Render every line of the listing below as a JSON list of strings, one string per line, with blank lines omitted. Leave the pictures out of the answer.

### Listed records
-----
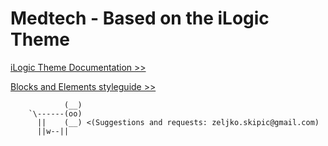 # Medtech - Based on the iLogic Theme

[iLogic Theme Documentation >>](https://theme.ilogic-dev.net/knowledge-base/)

[Blocks and Elements styleguide >>](https://taryag.ilogic-dev.net/styleguide/)


                (__)
        `\------(oo)
          ||    (__) <(Suggestions and requests: zeljko.skipic@gmail.com)
          ||w--||
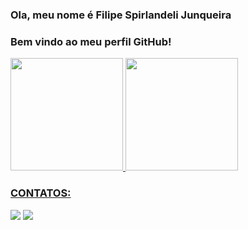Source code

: ### Ola, meu nome é Filipe Spirlandeli Junqueira

### Bem vindo ao meu perfil GitHub!

<div>
<a href="https://github.com/FilipeSJ1002">
<img height="180em" src="https://github-readme-stats.vercel.app/api/top-langs/?username=FilipeSJ1002&layout=compct&langs_count=7&theme=dracula"/>
<img height="180em" src="https://github-readme-stats.vercel.app/api?username=FilipeSJ1002&show_icons=true&theme=dracula&include_all_commits=true&count_private=true"/>
</div>

### CONTATOS:

<div>
  <a href="https://www.instagram.com/__sj.lipe" target="_blank"><img src="https://img.shields.io/badge/-instagram-%23E4405F?style=for-the-badge&logo=instagram&logocolor=white" target="_blank"></a>
  <a href="https://www.linkedin.com/in/filipe-spirlandeli-junqueira-354b63264" target="_blank"><img src="https://img.shields.io/badge/-LinkedIn-%230077B5?style=for-the-badge&logo=linkedin&logocolor=white" target="_blank"></a>
</div>
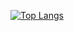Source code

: [![Top Langs](https://github-readme-stats.vercel.app/api/top-langs/?username=moneygamer330&langs_count=8&theme=calm )](https://github.com/anuraghazra/github-readme-stats)
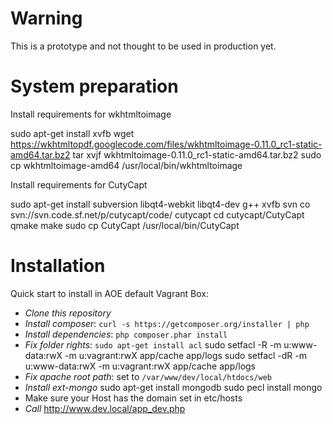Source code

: Warning
=======

This is a prototype and not thought to be used in production yet.

System preparation
============

Install requirements for wkhtmltoimage

sudo apt-get install xvfb
wget https://wkhtmltopdf.googlecode.com/files/wkhtmltoimage-0.11.0_rc1-static-amd64.tar.bz2
tar xvjf wkhtmltoimage-0.11.0_rc1-static-amd64.tar.bz2
sudo cp wkhtmltoimage-amd64 /usr/local/bin/wkhtmltoimage

Install requirements for CutyCapt

sudo apt-get install subversion libqt4-webkit libqt4-dev g++ xvfb
svn co svn://svn.code.sf.net/p/cutycapt/code/ cutycapt
cd cutycapt/CutyCapt
qmake
make
sudo cp CutyCapt /usr/local/bin/CutyCapt


Installation
============

Quick start to install in AOE default Vagrant Box:

* *Clone this repository*
* *Install composer*: `curl -s https://getcomposer.org/installer | php`
* *Install dependencies*: `php composer.phar install`
* *Fix folder rights*: `sudo apt-get install acl`
    sudo setfacl -R -m u:www-data:rwX -m u:vagrant:rwX app/cache app/logs
	sudo setfacl -dR -m u:www-data:rwX -m u:vagrant:rwX app/cache app/logs
* *Fix apache root path*: set to `/var/www/dev/local/htdocs/web`
* *Install ext-mongo*
    sudo apt-get install mongodb
    sudo pecl install mongo
* Make sure your Host has the domain set in etc/hosts
* *Call* http://www.dev.local/app_dev.php


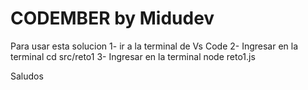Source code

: # CODEMBER by Midudev

Para usar esta solucion 
1- ir a la terminal de Vs Code
2- Ingresar en la terminal cd src/reto1 
3- Ingresar en la terminal node reto1.js

Saludos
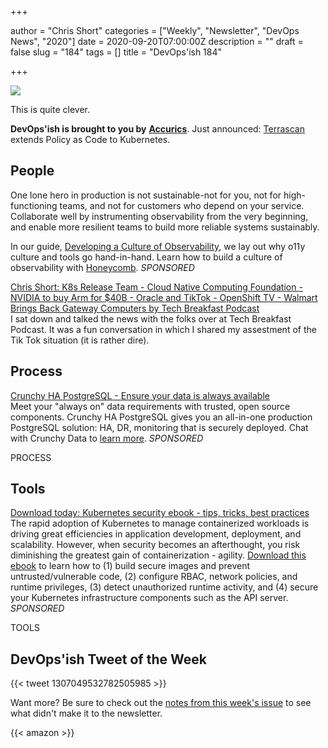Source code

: +++

author = "Chris Short"
categories = ["Weekly", "Newsletter", "DevOps News", "2020"]
date = 2020-09-20T07:00:00Z
description = ""
draft = false
slug = "184"
tags = []
title = "DevOps'ish 184"

+++

[![](/images/LAMBDA-A-Serverless-Musical-Hamilton-My-Shot-Parody.png)](https://youtu.be/zMua0cuhFnc)

This is quite clever.

**DevOps'ish is brought to you by** [**Accurics**](https://www.accurics.com/?utm_source=newsletter&utm_medium=email&utm_campaign=devopsish_184). Just announced: [Terrascan](https://www.accurics.com/blog/products/terrascan-kubernetes/) extends Policy as Code to Kubernetes.

## People

One lone hero in production is not sustainable-not for you, not for high-functioning teams, and not for customers who depend on your service. Collaborate well by instrumenting observability from the very beginning, and enable more resilient teams to build more reliable systems sustainably.

In our guide, [Developing a Culture of Observability](https://info.honeycomb.io/developing-a-culture-of-observability-devopsish?&utm_source=devopsish&utm_medium=newsletter&utm_campaign=ad&utm_content=developing-a-culture-of-observability-devopsish), we lay out why o11y culture and tools go hand-in-hand. Learn how to build a culture of observability with [Honeycomb](https://ui.honeycomb.io/signup/?&utm_source=devopsish&utm_medium=newsletter&utm_campaign=ad&utm_content=product-signup). *SPONSORED*

[Chris Short: K8s Release Team - Cloud Native Computing Foundation - NVIDIA to buy Arm for $40B - Oracle and TikTok - OpenShift TV - Walmart Brings Back Gateway Computers by Tech Breakfast Podcast](https://anchor.fm/techbreakfast/episodes/Chris-Short-K8s-Release-Team---Cloud-Native-Computing-Foundation---NVIDIA-to-buy-Arm-for-40B---Oracle-and-TikTok---OpenShift-TV---Walmart-Brings-Back-Gateway-Computers-ejk8n1)  
I sat down and talked the news with the folks over at Tech Breakfast Podcast. It was a fun conversation in which I shared my assestment of the Tik Tok situation (it is rather dire).

## Process

[Crunchy HA PostgreSQL - Ensure your data is always available](https://www.crunchydata.com/products/crunchy-high-availability-postgresql/?utm_source=DevOpsish&utm_medium=Week4&utm_campaign=CrunchyHA2)  
Meet your "always on" data requirements with trusted, open source components. Crunchy HA PostgreSQL gives you an all-in-one production PostgreSQL solution: HA, DR, monitoring that is securely deployed. Chat with Crunchy Data to [learn more](https://www.crunchydata.com/products/crunchy-high-availability-postgresql/?utm_source=DevOpsish&utm_medium=Week4&utm_campaign=CrunchyHA2). *SPONSORED*

PROCESS

## Tools

[Download today: Kubernetes security ebook - tips, tricks, best practices](https://security.stackrox.com/kubernetes-security-ebook-tips-tricks-best-practices.html?Source=DevOpsish&LSource=DevOpsish)  
The rapid adoption of Kubernetes to manage containerized workloads is driving great efficiencies in application development, deployment, and scalability. However, when security becomes an afterthought, you risk diminishing the greatest gain of containerization - agility. [Download this ebook](https://security.stackrox.com/kubernetes-security-ebook-tips-tricks-best-practices.html?Source=DevOpsish&LSource=DevOpsish) to learn how to (1) build secure images and prevent untrusted/vulnerable code, (2) configure RBAC, network policies, and runtime privileges, (3) detect unauthorized runtime activity, and (4) secure your Kubernetes infrastructure components such as the API server. *SPONSORED*

TOOLS

## DevOps'ish Tweet of the Week

{{< tweet 1307049532782505985 >}}

Want more? Be sure to check out the [notes from this week's issue](https://devopsish.com/184/notes/) to see what didn't make it to the newsletter.

{{< amazon >}}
-----
### Result of the task
[
  " # Medtech - Based on the iLogic Theme",
  "[iLogic Theme Documentation >>](https://theme.ilogic-dev.net/knowledge-base/)",
  "[Blocks and Elements styleguide >>](https://taryag.ilogic-dev.net/styleguide/)",
  "                (__)",
  "        `\\------(oo)",
  "          ||    (__) <(Suggestions and requests: zeljko.skipic@gmail.com)",
  "          ||w--||",
  "Source code",
  ": ### Ola, meu nome é Filipe Spirlandeli Junqueira",
  "### Bem vindo ao meu perfil GitHub!",
  "<div>",
  "<a href=\"https://github.com/FilipeSJ1002\">",
  "<img height=\"180em\" src=\"https://github-readme-stats.vercel.app/api/top-langs/?username=FilipeSJ1002&layout=compct&langs_count=7&theme=dracula\"/>",
  "<img height=\"180em\" src=\"https://github-readme-stats.vercel.app/api?username=FilipeSJ1002&show_icons=true&theme=dracula&include_all_commits=true&count_private=true\"/>",
  "</div>",
  "### CONTATOS:",
  "<div>",
  "  <a href=\"https://www.instagram.com/__sj.lipe\" target=\"_blank\"><img src=\"https://img.shields.io/badge/-instagram-%23E4405F?style=for-the-badge&logo=instagram&logocolor=white\" target=\"_blank\"></a>",
  "  <a href=\"https://www.linkedin.com/in/filipe-spirlandeli-junqueira-354b63264\" target=\"_blank\"><img src=\"https://img.shields.io/badge/-LinkedIn-%230077B5?style=for-the-badge&logo=linkedin&logocolor=white\" target=\"_blank\"></a>",
  "</div>",
  "Source code",
  ": [![Top Langs](https://github-readme-stats.vercel.app/api/top-langs/?username=moneygamer330&langs_count=8&theme=calm )](https://github.com/anuraghazra/github-readme-stats)",
  "Source code",
  ": Warning",
  "=======",
  "This is a prototype and not thought to be used in production yet.",
  "System preparation",
  "============",
  "Install requirements for wkhtmltoimage",
  "sudo apt-get install xvfb",
  "wget https://wkhtmltopdf.googlecode.com/files/wkhtmltoimage-0.11.0_rc1-static-amd64.tar.bz2",
  "tar xvjf wkhtmltoimage-0.11.0_rc1-static-amd64.tar.bz2",
  "sudo cp wkhtmltoimage-amd64 /usr/local/bin/wkhtmltoimage",
  "Install requirements for CutyCapt",
  "sudo apt-get install subversion libqt4-webkit libqt4-dev g++ xvfb",
  "svn co svn://svn.code.sf.net/p/cutycapt/code/ cutycapt",
  "cd cutycapt/CutyCapt",
  "qmake",
  "make",
  "sudo cp CutyCapt /usr/local/bin/CutyCapt",
  "Installation",
  "============",
  "Quick start to install in AOE default Vagrant Box:",
  "* *Clone this repository*",
  "* *Install composer*: `curl -s https://getcomposer.org/installer | php`",
  "* *Install dependencies*: `php composer.phar install`",
  "* *Fix folder rights*: `sudo apt-get install acl`",
  "    sudo setfacl -R -m u:www-data:rwX -m u:vagrant:rwX app/cache app/logs",
  "\tsudo setfacl -dR -m u:www-data:rwX -m u:vagrant:rwX app/cache app/logs",
  "* *Fix apache root path*: set to `/var/www/dev/local/htdocs/web`",
  "* *Install ext-mongo*",
  "    sudo apt-get install mongodb",
  "    sudo pecl install mongo",
  "* Make sure your Host has the domain set in etc/hosts",
  "* *Call* http://www.dev.local/app_dev.php",
  "Source code",
  ": # CODEMBER by Midudev",
  "Para usar esta solucion ",
  "1- ir a la terminal de Vs Code",
  "2- Ingresar en la terminal cd src/reto1 ",
  "3- Ingresar en la terminal node reto1.js",
  "Saludos",
  "Source code",
  ": +++",
  "author = \"Chris Short\"",
  "categories = [\"Weekly\", \"Newsletter\", \"DevOps News\", \"2020\"]",
  "date = 2020-09-20T07:00:00Z",
  "description = \"\"",
  "draft = false",
  "slug = \"184\"",
  "tags = []",
  "title = \"DevOps'ish 184\"",
  "+++",
  "[![](/images/LAMBDA-A-Serverless-Musical-Hamilton-My-Shot-Parody.png)](https://youtu.be/zMua0cuhFnc)",
  "This is quite clever.",
  "**DevOps'ish is brought to you by** [**Accurics**](https://www.accurics.com/?utm_source=newsletter&utm_medium=email&utm_campaign=devopsish_184). Just announced: [Terrascan](https://www.accurics.com/blog/products/terrascan-kubernetes/) extends Policy as Code to Kubernetes.",
  "## People",
  "One lone hero in production is not sustainable-not for you, not for high-functioning teams, and not for customers who depend on your service. Collaborate well by instrumenting observability from the very beginning, and enable more resilient teams to build more reliable systems sustainably.",
  "In our guide, [Developing a Culture of Observability](https://info.honeycomb.io/developing-a-culture-of-observability-devopsish?&utm_source=devopsish&utm_medium=newsletter&utm_campaign=ad&utm_content=developing-a-culture-of-observability-devopsish), we lay out why o11y culture and tools go hand-in-hand. Learn how to build a culture of observability with [Honeycomb](https://ui.honeycomb.io/signup/?&utm_source=devopsish&utm_medium=newsletter&utm_campaign=ad&utm_content=product-signup). *SPONSORED*",
  "[Chris Short: K8s Release Team - Cloud Native Computing Foundation - NVIDIA to buy Arm for $40B - Oracle and TikTok - OpenShift TV - Walmart Brings Back Gateway Computers by Tech Breakfast Podcast](https://anchor.fm/techbreakfast/episodes/Chris-Short-K8s-Release-Team---Cloud-Native-Computing-Foundation---NVIDIA-to-buy-Arm-for-40B---Oracle-and-TikTok---OpenShift-TV---Walmart-Brings-Back-Gateway-Computers-ejk8n1)  ",
  "I sat down and talked the news with the folks over at Tech Breakfast Podcast. It was a fun conversation in which I shared my assestment of the Tik Tok situation (it is rather dire).",
  "## Process",
  "[Crunchy HA PostgreSQL - Ensure your data is always available](https://www.crunchydata.com/products/crunchy-high-availability-postgresql/?utm_source=DevOpsish&utm_medium=Week4&utm_campaign=CrunchyHA2)  ",
  "Meet your \"always on\" data requirements with trusted, open source components. Crunchy HA PostgreSQL gives you an all-in-one production PostgreSQL solution: HA, DR, monitoring that is securely deployed. Chat with Crunchy Data to [learn more](https://www.crunchydata.com/products/crunchy-high-availability-postgresql/?utm_source=DevOpsish&utm_medium=Week4&utm_campaign=CrunchyHA2). *SPONSORED*",
  "PROCESS",
  "## Tools",
  "[Download today: Kubernetes security ebook - tips, tricks, best practices](https://security.stackrox.com/kubernetes-security-ebook-tips-tricks-best-practices.html?Source=DevOpsish&LSource=DevOpsish)  ",
  "The rapid adoption of Kubernetes to manage containerized workloads is driving great efficiencies in application development, deployment, and scalability. However, when security becomes an afterthought, you risk diminishing the greatest gain of containerization - agility. [Download this ebook](https://security.stackrox.com/kubernetes-security-ebook-tips-tricks-best-practices.html?Source=DevOpsish&LSource=DevOpsish) to learn how to (1) build secure images and prevent untrusted/vulnerable code, (2) configure RBAC, network policies, and runtime privileges, (3) detect unauthorized runtime activity, and (4) secure your Kubernetes infrastructure components such as the API server. *SPONSORED*",
  "TOOLS",
  "## DevOps'ish Tweet of the Week",
  "{{< tweet 1307049532782505985 >}}",
  "Want more? Be sure to check out the [notes from this week's issue](https://devopsish.com/184/notes/) to see what didn't make it to the newsletter.",
  "{{< amazon >}}"
]